Le salarié peut invoquer la rupture de son contrat aux torts de l’employeur si la situation perdure. Cette procédure permet d’obtenir les indemnités équivalentes à un licenciement sans cause réelle et sérieuse, voire des dommages-intérêts supplémentaires.
Démarches pratiques à entreprendre
Face à une mise au placard, il convient d’agir méthodiquement. La première étape consiste à documenter la situation : emails, témoignages de collègues, description précise des tâches supprimées. Cette documentation sera cruciale pour ces démarches pour une mise en œuvre d’une stratégie de défense efficace.
Le recours au dialogue social reste prioritaire. Le salarié peut solliciter les représentants du personnel, le CSE ou les délégués syndicaux.
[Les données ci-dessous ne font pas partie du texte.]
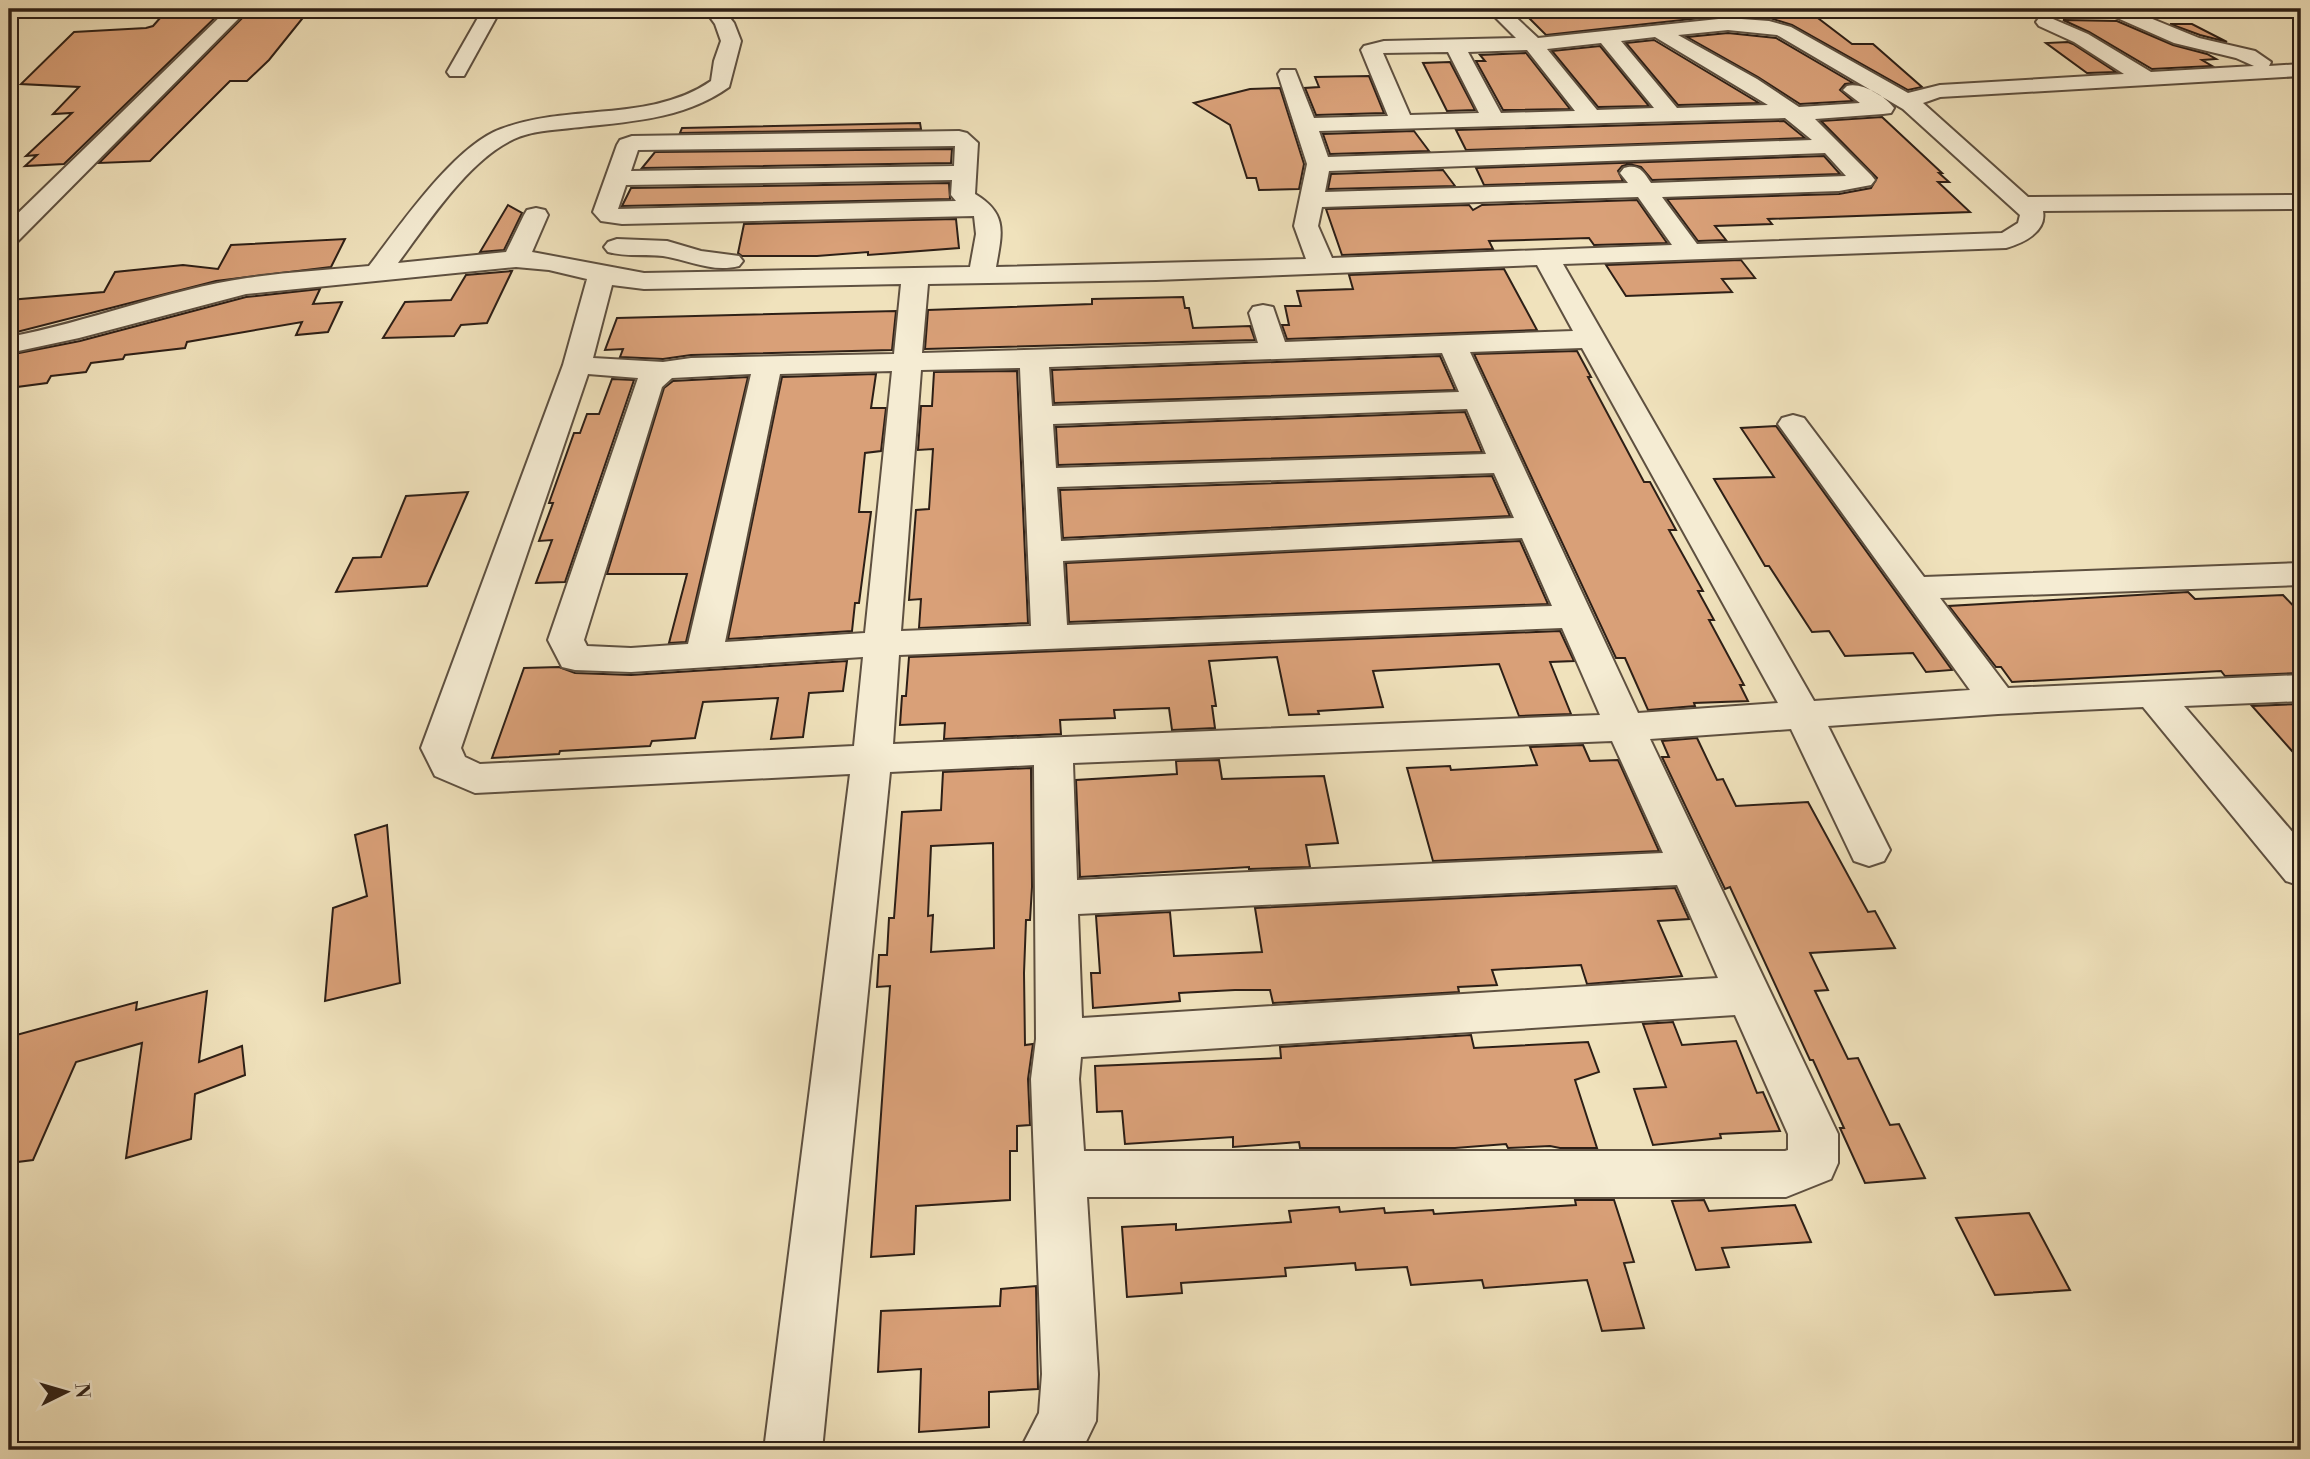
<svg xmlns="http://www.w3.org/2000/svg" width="2310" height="1459" font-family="'Libre Bodoni',serif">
	<rect width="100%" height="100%" fill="#f0e2bc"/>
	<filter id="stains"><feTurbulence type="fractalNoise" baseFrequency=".00286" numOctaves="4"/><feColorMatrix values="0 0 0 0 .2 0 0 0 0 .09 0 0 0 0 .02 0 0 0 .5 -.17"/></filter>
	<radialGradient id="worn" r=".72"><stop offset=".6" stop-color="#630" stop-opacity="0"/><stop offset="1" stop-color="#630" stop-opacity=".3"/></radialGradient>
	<g fill="#d9a078" stroke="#2d1f16" stroke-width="2" fill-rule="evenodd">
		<polygon points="168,9 224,9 64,164 25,166 37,155 26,156 72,113 53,114 79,87 21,84 74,32 146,28 153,26"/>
		<polygon points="251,9 301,9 296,14 306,14 269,60 247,81 230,81 150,161 99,163"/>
		<polygon points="1520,9 1806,9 1852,44 1873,44 1922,87 1908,90 1792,25 1770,18 1728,15 1546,35"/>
		<polygon points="2063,20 2117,21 2173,45 2207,54 2216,59 2202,60 2212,66 2152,69 2089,32"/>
		<polygon points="2170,24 2192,24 2227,42 2200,35"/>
		<polygon points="1728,33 1776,38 1853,83 1845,84 1840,90 1853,101 1800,104 1758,77 1687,37"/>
		<polygon points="1654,40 1759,103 1678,105 1626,43"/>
		<polygon points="2068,42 2073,44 2116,72 2087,73 2046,43"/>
		<polygon points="1600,46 1649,106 1598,107 1552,51"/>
		<polygon points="1526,53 1570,109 1503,110 1476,61 1485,61 1480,55"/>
		<polygon points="1450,62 1475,110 1447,111 1423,63"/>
		<polygon points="1369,76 1384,113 1316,115 1305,88 1319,87 1315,77"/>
		<polygon points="1280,88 1304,164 1299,189 1259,190 1256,178 1247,178 1230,125 1194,103 1250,89"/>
		<polygon points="1882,117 1942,173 1939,173 1949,182 1938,182 1970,212 1768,219 1772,224 1715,226 1726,240 1698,241 1667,199 1839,194 1871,188 1877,178 1821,121"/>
		<polygon points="1784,121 1805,138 1466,150 1456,130"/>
		<polygon points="920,123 921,129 680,133 682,128"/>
		<polygon points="1414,131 1429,151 1330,154 1323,134"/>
		<polygon points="952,149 951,163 642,168 655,152"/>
		<polygon points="1824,156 1840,174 1652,180 1641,167 1629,164 1622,166 1618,171 1623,181 1484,185 1476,168"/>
		<polygon points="1443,170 1455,186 1328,189 1331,174"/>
		<polygon points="949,183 950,199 622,206 631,188"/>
		<polygon points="1637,200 1667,243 1594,245 1589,238 1489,241 1493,249 1342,255 1326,209 1469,205 1473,210 1482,205"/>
		<polygon points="508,205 522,213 504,250 480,252"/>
		<polygon points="956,219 959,248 868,255 868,252 817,256 742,256 738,253 744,224"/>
		<polygon points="345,239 331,267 216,281 9,334 9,300 104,292 115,272 183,265 218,269 231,245"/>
		<polygon points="1741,260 1755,278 1722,279 1732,292 1626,296 1606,265"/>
		<polygon points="1504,269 1537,330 1287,339 1282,325 1289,325 1285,306 1301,306 1297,291 1353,289 1349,275"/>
		<polygon points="512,271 487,323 461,325 454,336 383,338 405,302 451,300 466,275"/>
		<polygon points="320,289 313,304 342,302 328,332 296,335 302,322 187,342 185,348 125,355 123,359 91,363 86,372 51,376 47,383 9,388 9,355 80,341 246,297"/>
		<polygon points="1183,297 1185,308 1189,308 1193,328 1250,326 1255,340 925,349 928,310 1092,304 1092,299"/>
		<polygon points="896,311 892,350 691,355 663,359 620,357 623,349 605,350 617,318"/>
		<polygon points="1577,351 1591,377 1588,377 1644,482 1650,482 1676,530 1669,530 1703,591 1698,591 1714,620 1709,620 1744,685 1740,685 1748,701 1694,703 1695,706 1648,710 1625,658 1616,658 1474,354"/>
		<polygon points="1440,356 1455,390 1054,403 1052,370"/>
		<polygon points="1017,371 1028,623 919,628 921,599 909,600 916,510 929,509 933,449 918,450 921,406 932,406 934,372"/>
		<polygon points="876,374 871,408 886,408 881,451 865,453 859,512 871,512 859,603 855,603 852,631 728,639 782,377"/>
		<polygon points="748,377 686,642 669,643 687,574 607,574 664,388 673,381"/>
		<polygon points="612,379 634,380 565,582 536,583 552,540 539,541 553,503 549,503 574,433 580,433 587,414 599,414"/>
		<polygon points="1465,412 1482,452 1058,465 1056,427"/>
		<polygon points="1776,426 1952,670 1926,672 1913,653 1845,656 1829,631 1812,632 1769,566 1765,566 1714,479 1774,477 1741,428"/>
		<polygon points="1492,476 1510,516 1063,538 1060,490"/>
		<polygon points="468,492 427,586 336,592 353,558 381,557 406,496"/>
		<polygon points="1520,541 1548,604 1069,622 1066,563"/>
		<polygon points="2188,592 2195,599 2283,595 2301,614 2301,673 2225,676 2221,671 2012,682 2001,667 1996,667 1949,606"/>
		<polygon points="1560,631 1574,661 1550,662 1571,714 1519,716 1499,664 1373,671 1383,707 1318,711 1319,714 1289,715 1277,657 1209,661 1216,706 1212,706 1215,728 1172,730 1169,708 1114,710 1115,718 1060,720 1061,734 944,739 945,723 900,725 902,696 906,696 909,657"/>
		<polygon points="847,661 843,691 809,693 803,737 771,739 778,698 703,702 695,738 652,741 650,746 560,751 559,754 492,758 524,668 559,667 575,673 631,675"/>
		<polygon points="2301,704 2301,761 2252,706"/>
		<polygon points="1697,738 1717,780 1723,779 1736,806 1808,802 1868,912 1875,911 1895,948 1810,953 1828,990 1815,991 1848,1059 1858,1058 1890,1125 1899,1124 1925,1178 1865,1183 1840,1128 1844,1128 1813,1060 1810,1060 1730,887 1725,889 1662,757 1669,757 1662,741"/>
		<polygon points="1583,745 1590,761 1618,760 1659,851 1433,861 1407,768 1450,766 1451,770 1537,765 1530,747"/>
		<polygon points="1219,760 1222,779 1324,776 1338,843 1306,845 1310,867 1249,869 1249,867 1080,877 1076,780 1177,774 1176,761"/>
		<path d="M1031 768 1032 887 1030 920H1026L1024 973 1025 1045 1033 1044 1028 1079 1030 1125 1017 1126V1151H1010V1200L916 1206 914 1254 871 1257 890 986 877 987 879 955H887L889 918H894L902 812 941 810 943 772ZM993 843 994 948 931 952 933 915 928 916 931 846Z"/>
		<polygon points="387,825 400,983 325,1001 333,908 367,896 355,835"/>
		<polygon points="1675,888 1689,919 1658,921 1682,976 1587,984 1581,965 1492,970 1497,985 1458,987 1459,992 1273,1003 1270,990 1235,990 1179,993 1180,1001 1093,1008 1091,973 1100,973 1096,916 1170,912 1174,956 1262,952 1255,908"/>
		<polygon points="207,991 199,1062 242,1046 245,1075 195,1094 191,1139 126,1158 142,1043 76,1062 33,1160 9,1163 9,1037 137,1002 136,1010"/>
		<polygon points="1673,1022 1682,1045 1736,1041 1757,1093 1763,1092 1780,1131 1720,1134 1721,1138 1653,1145 1634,1089 1666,1087 1643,1024"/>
		<polygon points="1471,1035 1474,1048 1588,1042 1599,1072 1575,1080 1597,1148 1560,1148 1550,1146 1508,1148 1506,1144 1455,1148 1300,1148 1299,1142 1233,1147 1233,1137 1125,1144 1122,1111 1097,1112 1095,1066 1281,1058 1280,1047"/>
		<polygon points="1575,1200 1614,1200 1634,1262 1624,1263 1644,1328 1602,1331 1587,1280 1484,1288 1482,1280 1411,1285 1407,1267 1356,1270 1355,1263 1285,1268 1286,1276 1181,1283 1182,1293 1127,1297 1122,1227 1176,1224 1176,1230 1291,1222 1289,1211 1339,1207 1340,1212 1384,1208 1385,1213 1433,1210 1434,1214 1576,1205"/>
		<polygon points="1704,1200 1709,1211 1795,1205 1811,1242 1722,1248 1729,1267 1696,1270 1672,1201"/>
		<polygon points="2029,1213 2070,1290 1995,1295 1956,1218"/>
		<polygon points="1036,1286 1038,1389 989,1392 989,1427 919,1432 921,1369 878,1372 881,1311 1000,1306 1001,1289"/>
	</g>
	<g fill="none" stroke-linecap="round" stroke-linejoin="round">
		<g stroke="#5e5040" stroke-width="4">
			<g id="minor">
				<polygon points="228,9 248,9 18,241 9,243 9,222"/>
				<polygon points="483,9 501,9 464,76 450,76 447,72"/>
				<path d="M704 9H723L734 23 741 41 729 87C683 120 626 122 571 128 553 130 531 131 514 139 468 160 427 224 398 263L506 252 524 215 527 210 536 208 545 210 548 215 532 252 644 273 970 267 976 234 974 216 622 224 601 221 593 212 617 145 620 140 632 136 959 131 967 133 978 143 975 194C1008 214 1002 232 996 267L1306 259 1294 226 1307 164 1278 74 1281 70H1295L1314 118 1388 116 1361 50 1364 46 1384 41 1516 38 1487 9H1507L1538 38 1728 18 1769 21 1791 27 1908 93 1940 85 2124 74 2074 42 2039 26 2036 22 2039 18 2046 16 2088 34 2151 72 2254 66 2236 58 2174 43 2106 13 2104 9H2128L2199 38 2255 51 2271 62 2269 66 2301 64V76L1940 97 1923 103 2028 197 2301 195V209L2043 211C2047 232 2023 243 2006 248L1563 264 1814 701 1970 690 1778 424 1782 418 1793 415 1804 418 1924 577 2301 563V585L1940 598 2008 688 2301 675V701L2184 706 2301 842V886L2286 881 2143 707 1998 714 1828 726 1890 850 1884 861 1869 866 1854 861 1791 729 1650 739 1838 1134V1163L1831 1179 1786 1197H1087L1098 1374 1096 1421 1082 1450H1020L1039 1413 1042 1374 1031 1079 1036 1039 1034 765 890 772 822 1450H764L850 774 475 793 435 776 421 748 563 365 587 279 549 270 516 267 246 294 79 338 9 353V337C89 322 166 290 247 278 287 272 328 270 369 266 399 227 454 146 501 129 569 103 650 123 711 81L714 61 721 41 715 24ZM1728 30 1777 35 1903 109 2020 215 2018 223 2002 233 1697 244 1662 197 1839 191 1871 185 1875 180 1871 175 1815 119 1883 114 1891 113 1894 108C1885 96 1862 82 1847 86L1843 90 1860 103 1799 107 1757 79 1678 35ZM1655 37 1768 105 1677 108 1621 41ZM1601 43 1654 108 1597 110 1547 49ZM1527 50 1575 111 1501 113 1468 52ZM1448 52 1479 113 1410 115 1383 53ZM1785 118 1812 140 1328 157 1319 131ZM955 146 954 166 631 171 638 150ZM1825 153 1846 176 1651 183C1643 171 1639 164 1624 168L1620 173 1628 183 1325 192 1329 171ZM952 180 951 195 956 201 618 209 626 185ZM1638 197 1672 245 1332 258 1318 226 1322 207ZM1537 265 1573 331 1285 342 1273 307 1263 305 1253 307 1249 313 1258 343 922 353 928 284 1156 280ZM901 284 894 354 691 358 663 362 593 358 612 285 644 289ZM1582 348 1778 703 1638 713 1470 352ZM1442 353 1459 392 1052 406 1049 367ZM1020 368 1031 626 901 631 921 370ZM892 371 865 633 725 642 780 374ZM588 374 638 378 548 640 562 667 575 670 631 672 863 657 854 746 480 764 465 757 461 748ZM751 374 688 644 631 648 587 646 584 640 662 387 672 378ZM1467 409 1486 454 1056 468 1053 424ZM1494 473 1514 518 1061 541 1057 487ZM1522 538 1552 606 1067 625 1063 561ZM1562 628 1600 715 893 744 899 655ZM1612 741 1663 853 1077 880 1073 763ZM1677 885 1718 978 1082 1018 1078 914ZM1735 1015 1788 1134V1150L1785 1151H1084L1079 1079 1081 1057Z"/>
				<path d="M617 239 667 241 701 251 739 256 743 261 739 266C712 273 689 260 663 256 645 254 626 257 608 252L604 247 608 242Z"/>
			</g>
		</g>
		<use href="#minor" fill="#f5ecd3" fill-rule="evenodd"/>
	</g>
	<rect width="2310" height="1459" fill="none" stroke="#f0e2bc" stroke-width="35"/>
	<rect x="10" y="10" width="2289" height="1438" fill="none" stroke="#2d1f16" stroke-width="3.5"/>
	<rect x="18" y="18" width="2275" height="1424" fill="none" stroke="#2d1f16" stroke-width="2"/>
	<g transform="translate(66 1392) rotate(85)" stroke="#f5ecd3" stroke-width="5" paint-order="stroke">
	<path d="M0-5L12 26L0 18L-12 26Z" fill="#2d1f16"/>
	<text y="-10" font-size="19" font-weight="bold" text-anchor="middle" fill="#2d1f16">N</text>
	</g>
	<rect width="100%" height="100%" filter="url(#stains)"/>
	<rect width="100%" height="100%" fill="url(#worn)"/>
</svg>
Ces instances peuvent intervenir auprès de la direction pour faire cesser la situation.
Solutions pour sortir de la mise au placard
Stratégies de gestion personnelle
Plusieurs solutions permettent de gérer cette épreuve difficile. L’anticipation reste la meilleure défense : maintenir ses compétences à jour, développer son réseau professionnel externe et envisager une reconversion si nécessaire. La formation continue peut offrir de nouvelles perspectives d’emploi.
Recours externes et accompagnement
Lorsque les solutions internes échouent, plusieurs recours externes s’offrent au salarié. L’inspection du travail peut intervenir pour constater les manquements de l’employeur. Les conseils de prud’hommes constituent le dernier recours judiciaire pour obtenir réparation.
Un accompagnement psychologique peut s’avérer nécessaire pour surmonter les traumatismes liés à cette expérience. Les médecins du travail jouent également un rôle crucial dans l’évaluation de l’impact sur la santé et la proposition d’aménagements.
Prévenir la mise au placard en entreprise
La prévention reste le meilleur remède contre la placardisation. Les employeurs ont la responsabilité de maintenir un environnement de travail sain et respectueux. Cela passe par une communication transparente, une gestion prévisionnelle des emplois et des compétences, ainsi qu’un dialogue social de qualité.
Les entreprises doivent également sensibiliser leurs managers aux risques de la mise au placard. Former les équipes dirigeantes à la gestion des conflits et à la conduite du changement permet d’éviter ces situations préjudiciables à tous.
La mise en place d’un système d’alerte et de médiation interne permet de détecter précocement les situations problématiques. Les enquêtes de climat social et les entretiens individuels réguliers constituent des outils précieux pour identifier les signaux faibles.
Conclusion
La mise au placard représente un fléau silencieux qui touche de nombreux salariés français. Ses conséquences dépassent largement le cadre individuel pour impacter l’ensemble de l’économie. Face à cette réalité, la connaissance des droits et des recours disponibles reste essentielle. Que ce soit par la voie du dialogue social, de la formation ou des recours judiciaires, des solutions existent pour sortir de cette situation. La prévention demeure cependant la meilleure stratégie, nécessitant l’engagement de tous les acteurs de l’entreprise pour préserver un environnement de travail respectueux et épanouissant.